**Dataset entries**
*** Begin section ***

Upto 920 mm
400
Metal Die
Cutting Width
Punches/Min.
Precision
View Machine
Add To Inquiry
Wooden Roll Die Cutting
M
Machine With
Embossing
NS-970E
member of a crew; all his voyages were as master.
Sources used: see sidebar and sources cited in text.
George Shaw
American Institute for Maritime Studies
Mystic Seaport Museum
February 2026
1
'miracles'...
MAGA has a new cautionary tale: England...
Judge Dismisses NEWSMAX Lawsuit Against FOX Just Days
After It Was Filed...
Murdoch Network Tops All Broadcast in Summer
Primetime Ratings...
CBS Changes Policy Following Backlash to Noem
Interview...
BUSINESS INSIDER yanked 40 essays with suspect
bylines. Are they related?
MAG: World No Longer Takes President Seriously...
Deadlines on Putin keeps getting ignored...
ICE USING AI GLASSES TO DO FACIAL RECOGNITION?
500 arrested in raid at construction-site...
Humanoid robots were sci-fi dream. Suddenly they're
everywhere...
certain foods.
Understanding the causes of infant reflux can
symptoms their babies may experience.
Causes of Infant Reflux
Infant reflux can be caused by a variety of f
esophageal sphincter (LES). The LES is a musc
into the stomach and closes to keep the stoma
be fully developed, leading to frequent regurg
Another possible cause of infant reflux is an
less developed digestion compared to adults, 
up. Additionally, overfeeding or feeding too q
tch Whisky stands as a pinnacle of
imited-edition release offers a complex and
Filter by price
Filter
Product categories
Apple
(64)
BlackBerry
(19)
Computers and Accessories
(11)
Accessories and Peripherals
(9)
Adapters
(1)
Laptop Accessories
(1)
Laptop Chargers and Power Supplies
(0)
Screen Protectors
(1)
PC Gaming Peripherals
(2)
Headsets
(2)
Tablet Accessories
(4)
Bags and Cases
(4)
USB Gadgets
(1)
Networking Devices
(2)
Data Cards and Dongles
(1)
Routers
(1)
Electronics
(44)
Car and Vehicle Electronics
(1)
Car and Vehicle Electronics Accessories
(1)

*** End section ***

**Goal of the exercise**
Which lines in the records contain the word "Accessories"? Copy each one.

**Task output**
Computers and Accessories
Accessories and Peripherals
Laptop Accessories
Tablet Accessories
Car and Vehicle Electronics Accessories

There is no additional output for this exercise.